Invite of Chinese "Communist" Official is an insult to Chinese workers and to Marx

Submitted by SJW on 13 March, 2019 - 5:24 Author: Justine Kennedy
Protest

The Marx Memorial Library’s annual oration at the grave of Karl Marx will be given, bizarrely, by Minister Ma Hui a senior official from the Chinese Embassy in the UK. The Chinese government is by no stretch of the imagination Marxist or socialist.

China’s crackdown on the Uyghur population has made the headlines recently with the UN reporting nearly a million Uyghurs are currently held in internment camps. The Uyghur people are a Turkic, majority-Sunni Muslim ethnic minority group in China’s northwestern Xinjiang Uyghur Autonomous Region. Despite the Communist Party’s claims of equality, Uyghurs have been left out of China’s rapid urbanisation in recent decades: over 80% remain farmers.

They join many other ethnic minorities including Tibetans who have long been disadvantaged and subject to employment discrimination in the big cities,

The Chinese government is one of the world’s most repressive states, according to Amnesty International it executes more people than all the other nations with the death penalty combined. For political dissidents and workers organisations the situation is bleak. The All-China Federation of Trade Unions (ACFTU) is a state union “federation” tied to the state and the Communist Party.

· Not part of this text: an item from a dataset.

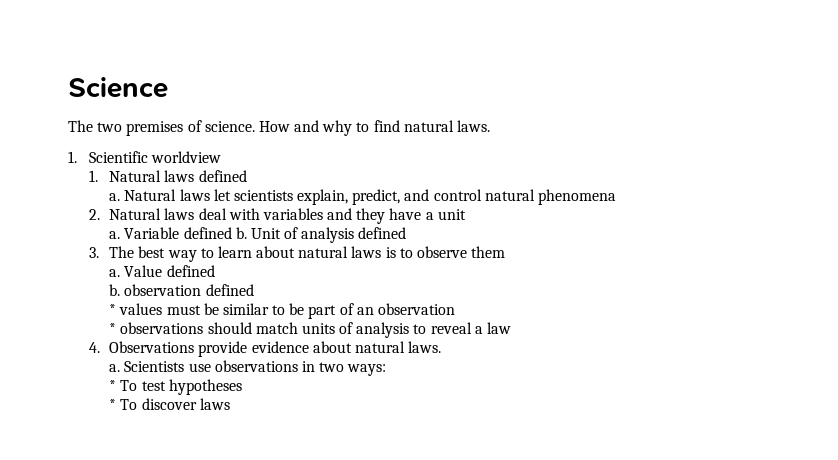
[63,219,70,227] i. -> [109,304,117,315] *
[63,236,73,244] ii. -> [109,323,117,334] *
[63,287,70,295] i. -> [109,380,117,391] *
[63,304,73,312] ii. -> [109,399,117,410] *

Strikes and independent trade unions are illegal. There is still no freedom of press, or genuine free speech, workers have no collective bargaining agreements nor the legal right to protest against their conditions or wages.

Despite the government’s hardline anti-worker policies, strikes have been on the rise in China. In 2015, the country saw a thirteen-fold increase in strikes and activists faced harassment from the government and arrests as a result. The most recent example of state repression of leftist and workers resistances is the crackdown against supporters of workers at the Jasic welding equipment factory, who tried to form a union.

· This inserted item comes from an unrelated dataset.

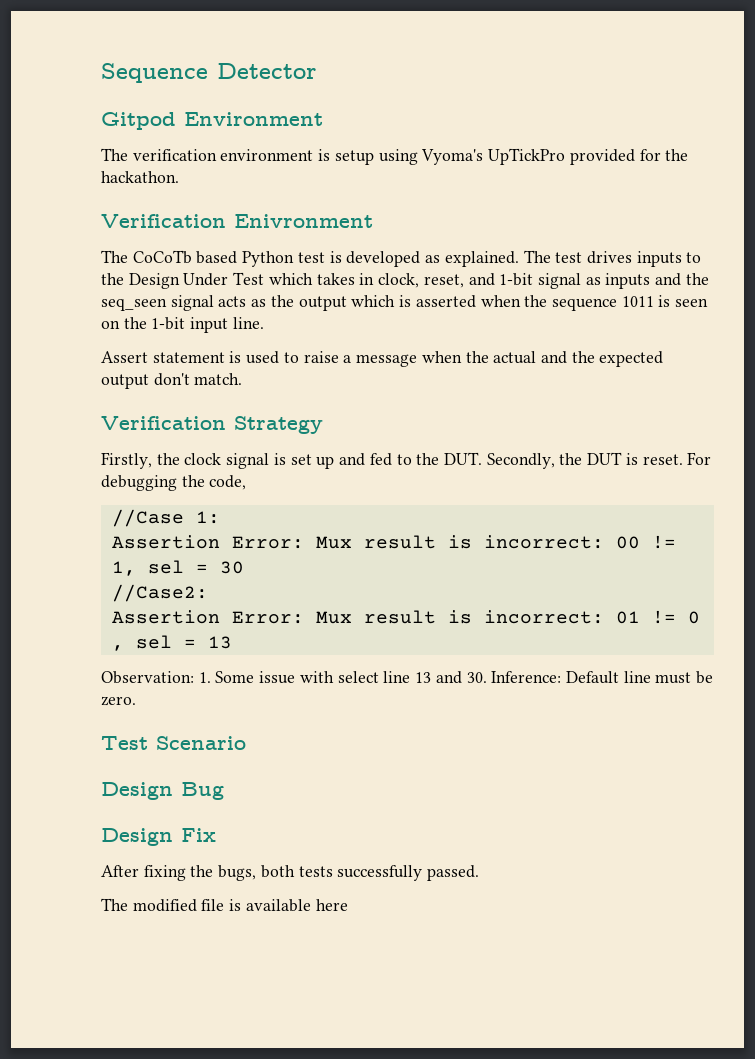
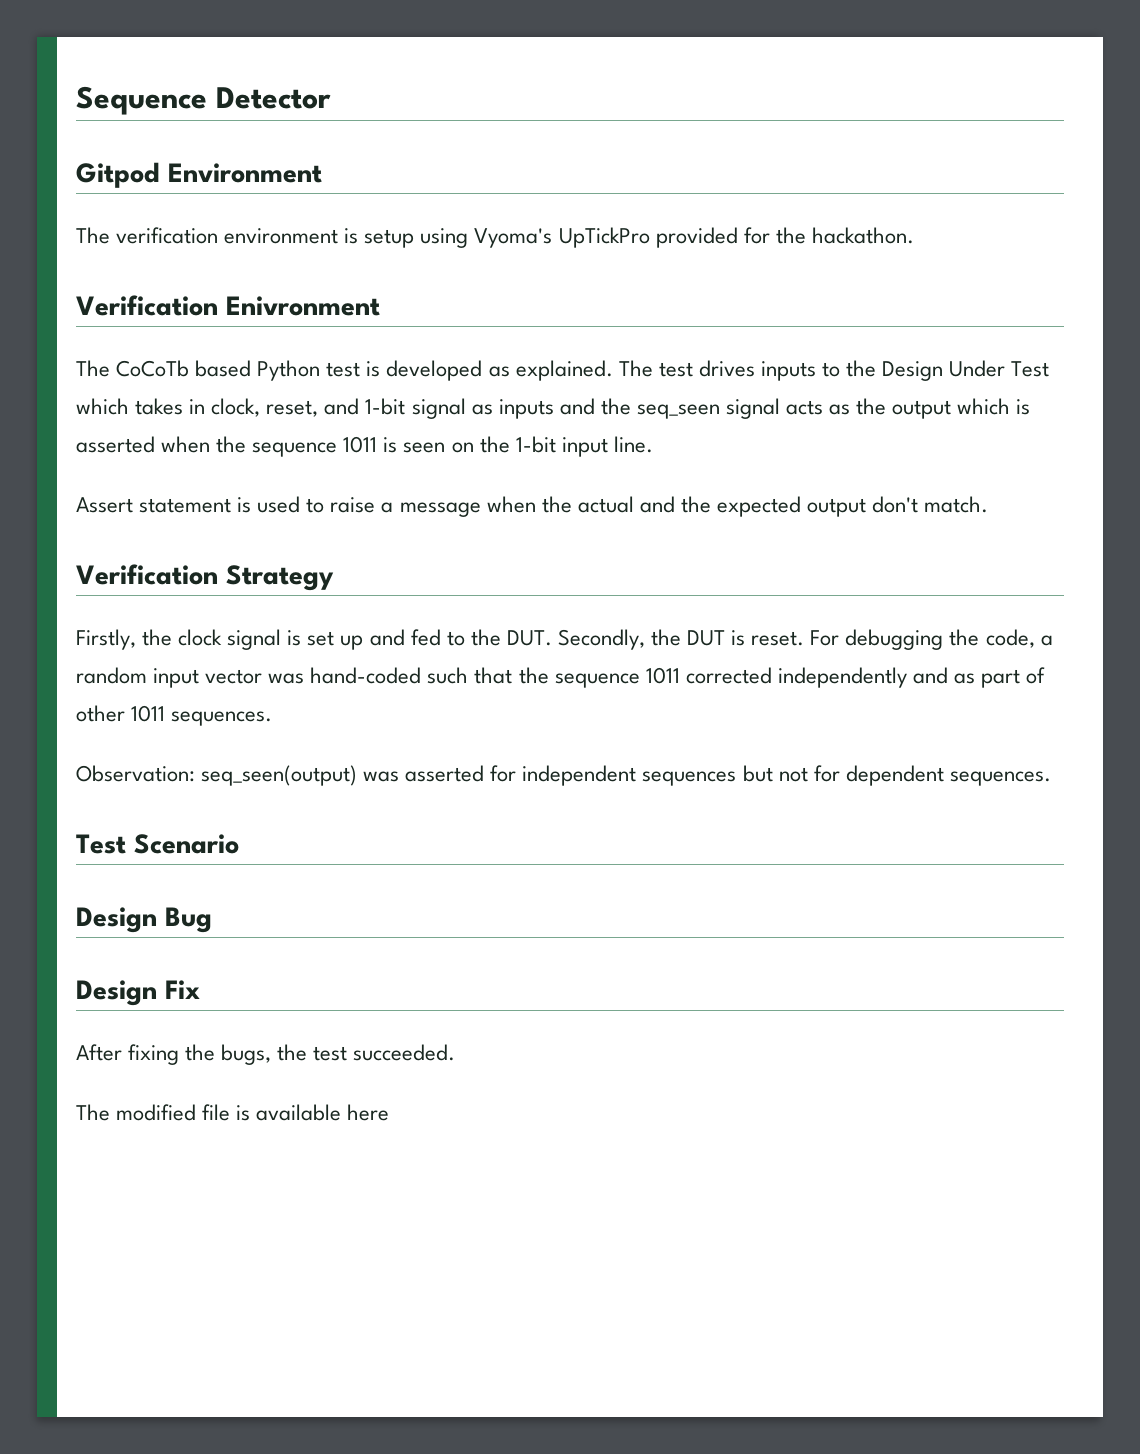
[111,509,220,527] [111,535,676,549] [111,560,244,576] [111,584,208,602] [111,610,700,624] [111,635,232,651] [101,671,714,684] [101,696,136,706] // //Case 1: // Assertion Error: Mux result is incorrect: 00 != 1, sel = 30 // //Case2: // Assertion Error: Mux result is incorrect: 01 != 0 , sel = 13 // Observation: 1. Some issue with select line 13 and 30. Inference: Default line must be zero. -> [1040,635,1053,646] [76,667,1046,688] [76,705,273,726] [76,765,1051,786] a random input vector was hand-coded such that the sequence 1011 corrected independently and as part of other 1011 sequences. // Observation: seq_seen(output) was asserted for independent sequences but not for dependent sequences.
[260,865,480,881] both tests successfully passed. -> [277,1044,456,1061] the test succeeded.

There have been a series of kidnappings and arrests of left wing activists, mostly students and trade unionists. According to the group Global Support for Disappeared Left Activists in China, there are still 44 people detained or missing and government officials have coerced confession videos but have not said a word about the case.

The US organisation Labor Notes reports that despite the Chinese media censoring labour disputes, social media has given a new platform for left-wing activists to organise and get an audience for their struggles.

China has long been an oppressive anti-worker state that cynically calls itself ‘communist’ but is really an authoritarian continuation of the Maoist regime that came to power in 1949. April marks the 30th anniversary of the start of the student-led Tiananmen Square protests which called for the widening of democratic rights and civil liberties. The Chinese state led a brutal crackdown against the movement soaking it in blood.

Last year, President Xi Jinping celebrated the 200th anniversary of Karl Marx’s birth, applauding him as “the greatest thinker of modern times”, calling Marxism “the direction, with scientific theory, toward an ideal society with no oppression or exploitation”; yet, his government is creating increasingly repressive political environment for the Chinese working class, moving ever onwards to increased repression and further exploitation.

Unfortunately, it’s no surprise that the Communist Party of Britain (CPB), the Stalinist rump that runs the Marx Memorial Library, has created a bastardized version of Marxism by inviting the representative of a brutally repressive, anti-worker government to defile the memory of Marx. The CPB and the Stalinist tradition it came from has long defended the Stalinist satellite States of the USSR, and continues to back Cuba, Vietnam and at the wildest edges North Korea. They spend far more time fawning over pretend “socialist states” than striving for international working class solidarity, let alone socialism.

If we believe Marxism is an ideology of political freedom and human liberation, then a Chinese Communist Party official reading the annual oration at Marx’s grave is not just a deeply ironic betrayal of Marx’s legacy, but direct class collaboration with the a ruling class who continue to erect barriers to prevent genuine workers struggle and wish to smother not ignite the flames of the struggle for socialism.